Despite two brothers at the Victorian Bar, I ultimately felt called to do the same. In my time at the Bar I was very fortunate to have two outstanding mentors: Neil Young QC and Alan Archibald QC. I'm delighted that Neil was able to attend today. Neil taught me the value of meticulous preparation and organisation. I copied Neil's method and endeavoured to make it my own. Unfortunately, Alan was unable to attend today, but I will acknowledge publicly what I've said to him privately. Alan taught me to have the courage to select the best point, put the argument with simplicity and brevity and not trouble the Court with lesser points. It was an excellent model to follow, although courage may have failed me from time to time. Since taking silk, I've had many juniors. Some taught me a little law. All identified shortcomings in arguments I was proposing to advance. I'm very grateful for all the assistance I received, and I now make a public apology for all of my excessive alterations to your draft submissions. You will all be very welcome in my Court, although I may still correct your submissions.

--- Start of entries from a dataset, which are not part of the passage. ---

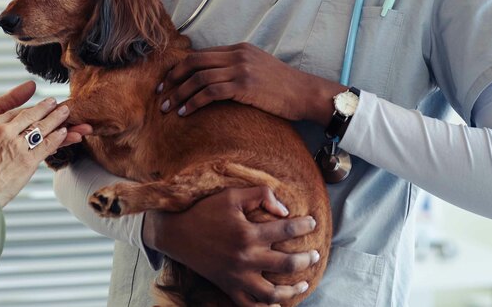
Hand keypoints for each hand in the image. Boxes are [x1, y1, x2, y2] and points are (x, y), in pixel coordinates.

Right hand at [0, 81, 90, 183]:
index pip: (13, 113)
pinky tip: (65, 132)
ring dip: (56, 118)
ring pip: (41, 127)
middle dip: (45, 108)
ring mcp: (16, 145)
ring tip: (65, 112)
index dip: (28, 109)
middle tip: (54, 102)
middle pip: (29, 116)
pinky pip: (47, 144)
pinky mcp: (27, 160)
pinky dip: (58, 137)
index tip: (36, 107)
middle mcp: (3, 131)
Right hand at [144, 186, 318, 306]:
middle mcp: (246, 258)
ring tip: (304, 282)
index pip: (287, 231)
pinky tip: (278, 305)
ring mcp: (237, 277)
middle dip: (307, 258)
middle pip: (287, 264)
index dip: (304, 226)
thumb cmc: (204, 211)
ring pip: (272, 293)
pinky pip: (249, 305)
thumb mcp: (231, 195)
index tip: (312, 223)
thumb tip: (285, 211)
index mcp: (248, 234)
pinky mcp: (227, 287)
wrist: (176, 233)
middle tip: (315, 254)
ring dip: (292, 290)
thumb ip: (261, 195)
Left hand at [157, 43, 345, 122]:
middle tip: (159, 93)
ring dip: (179, 93)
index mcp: (239, 49)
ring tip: (168, 107)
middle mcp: (237, 55)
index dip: (180, 67)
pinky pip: (210, 92)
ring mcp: (241, 69)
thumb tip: (213, 81)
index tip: (167, 81)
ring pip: (198, 77)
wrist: (306, 93)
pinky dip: (193, 102)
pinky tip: (185, 112)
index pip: (201, 54)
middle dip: (172, 78)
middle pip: (194, 61)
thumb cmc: (284, 88)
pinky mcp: (244, 86)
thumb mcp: (258, 69)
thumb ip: (237, 69)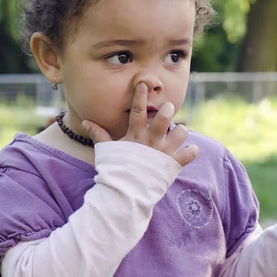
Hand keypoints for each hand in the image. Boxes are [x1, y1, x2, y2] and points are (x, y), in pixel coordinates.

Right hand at [81, 82, 198, 166]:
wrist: (125, 192)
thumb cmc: (115, 169)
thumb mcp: (106, 150)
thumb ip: (98, 134)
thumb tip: (85, 121)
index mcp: (135, 136)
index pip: (137, 111)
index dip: (140, 96)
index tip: (143, 84)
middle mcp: (151, 141)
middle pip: (163, 118)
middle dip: (167, 110)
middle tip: (168, 107)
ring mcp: (163, 152)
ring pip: (180, 133)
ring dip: (181, 131)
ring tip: (178, 132)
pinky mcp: (173, 165)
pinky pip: (188, 155)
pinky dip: (192, 151)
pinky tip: (191, 149)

Finally, I would like to thank the past and present Judges of this Court for the gracious manner in which they've received my submissions over the years. Some cases went better than others. Some cases were better than others. But with very few exceptions, in my experience, trials in this Court are conducted efficiently and with good grace. I'm delighted to have the opportunity to serve the community as a Judge of this Court. It's a Court of broad jurisdiction spanning many aspects of commercial law, corporate law, competition and consumer law, taxation law, intellectual property law, through to laws having significant social implications, including industrial relations, migration law and native title.

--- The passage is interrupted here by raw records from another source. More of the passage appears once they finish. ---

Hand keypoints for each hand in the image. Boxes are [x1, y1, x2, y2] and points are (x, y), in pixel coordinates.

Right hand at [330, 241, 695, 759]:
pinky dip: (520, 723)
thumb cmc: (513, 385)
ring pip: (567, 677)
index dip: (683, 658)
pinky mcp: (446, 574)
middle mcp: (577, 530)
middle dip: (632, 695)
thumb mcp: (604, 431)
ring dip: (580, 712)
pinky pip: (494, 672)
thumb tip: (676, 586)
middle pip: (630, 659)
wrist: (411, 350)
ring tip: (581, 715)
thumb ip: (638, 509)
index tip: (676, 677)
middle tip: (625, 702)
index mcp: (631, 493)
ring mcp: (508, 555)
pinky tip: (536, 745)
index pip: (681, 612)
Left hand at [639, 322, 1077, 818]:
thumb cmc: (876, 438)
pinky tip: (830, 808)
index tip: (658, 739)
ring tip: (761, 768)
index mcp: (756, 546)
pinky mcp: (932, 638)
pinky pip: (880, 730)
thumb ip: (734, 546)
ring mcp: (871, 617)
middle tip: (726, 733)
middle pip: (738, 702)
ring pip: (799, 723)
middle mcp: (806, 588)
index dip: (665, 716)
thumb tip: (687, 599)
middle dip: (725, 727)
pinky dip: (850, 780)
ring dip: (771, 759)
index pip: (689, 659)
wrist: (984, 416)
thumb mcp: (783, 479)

Across all fields, in my experience, the Court is dedicated to determining disputes justly, efficiently and with respect for all litigants and all practitioners. No doubt that's achieved through the careful oversight by the Chief Justice. Father Frank Brennan SJ, who was unable to attend today, kindly sent me a copy of a speech that his father, the Honourable Sir Gerard Brennan, gave two years ago to mark the 40th anniversary of this Court. Sir Gerard recounted an event he remembered, sitting on a Full Court with Justices Deane and Fisher, when, picking up Sir Gerard's words:
The Chief Judge unostentatiously made his entrance into the public gallery. I had not known a Chief Justice to visit a sitting Court before, and I wondered whether we should acknowledge his presence. After hurried and quiet consultation, we decided not to do so. After all, he was merely doing the rounds to see whether his Judges were able to do the job.
I don't know whether the present Chief Justice's oversight extends to courtroom visits from time to time.
I don't recall my father's welcome to the Supreme Court in 1977. My sister Cath recently sent me a copy of the speech Dad gave at his welcome. I must have attended because Dad referred to his younger children being present, commenting that he had successfully traded a morning out of school for a haircut. At the conclusion of his speech, Dad quoted from my grandfather's retirement speech that had been given some 10 years before, in which my grandfather had remarked that the best qualities in a Judge are kindliness and industry. Like my father before me, I shall try myself to follow that rule.
Thank you all again for being present today. I hope to see many of you in my Court from time to time.
ALLSOP CJ: The Court will now adjourn.